At four in the morning Captain Macadam comes into first mate Jack Paul’s room at the change house. He is clad in his linen sleeping suit, and his teeth are chattering a little.

“It’s the bein’ ashore makes my teeth drum,” he vouchsafes. “But what I wushed to ask ye, lad, is d’ye believe in fortunes? No? Weel, then, neither do I; only I remembered like that lang syne a wierd warlock sort o’ body tells me in the port o’ Leith, that I’m to meet my death in the West Injies. It’s the first time, as I was tellin’ ye, that ever I comes pokin’ my snout amang these islands; and losh! I believe that warlock chiel was right. I’ve come for my death sure.”

Captain Macadam promises his crew’ double grog and double wages, and works night and day lightering his tea ashore, and getting his rum casks into the King George’s Packet.
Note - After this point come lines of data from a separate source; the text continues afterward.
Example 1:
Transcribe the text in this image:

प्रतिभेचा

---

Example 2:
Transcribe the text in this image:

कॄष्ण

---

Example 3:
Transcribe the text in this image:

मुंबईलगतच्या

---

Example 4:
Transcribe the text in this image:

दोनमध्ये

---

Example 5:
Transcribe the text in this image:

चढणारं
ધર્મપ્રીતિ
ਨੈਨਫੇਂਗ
Then he calls a pilot, and, with a four-knot breeze behind him, worms his way along the narrow, corkscrew channel, until he finds himself in open water.

Then the pilot goes over the side, and Captain Macadam takes the brig. He casts an anxious eye astern at Port Royal, four miles away.

“I’ll no feel safe,” says he, “while yon Satan’s nest is under my quarter. And afterward I’ll no feel safe neither. How many days, mon, is a victeem to stand by and look for symptoms?”

First mate Jack Paul, to whom the query is put, gives it as his opinion that, if they have yellow fever aboard, it will make its appearance within the week.

“Weel that’s a mercy ony way!” says Captain Macadam with a sigh.

There are, besides first mate Jack Paul, and the Captain with his two officers, twelve seamen and the cook—seventeen souls in all—aboard the King George’s Packet as, north by east, it crawls away from Port Royal. For four days the winds hold light but fair. Then come head winds, and the brig finds itself making long tacks to and fro in the Windward Passage, somewhere between Cape Mazie and the Mole St. Nicholas.

“D’ye see, mon!” cries Captain Macadam, whose fears have increased, not diminished, since he last saw the Jamaica lights. “The vera weather seeks to keep us in this trap! I’ll no be feelin’ ower weel neither, let me tell ye!”

First mate Jack Paul informs the alarmed Captain that to fear the fever is to invite it.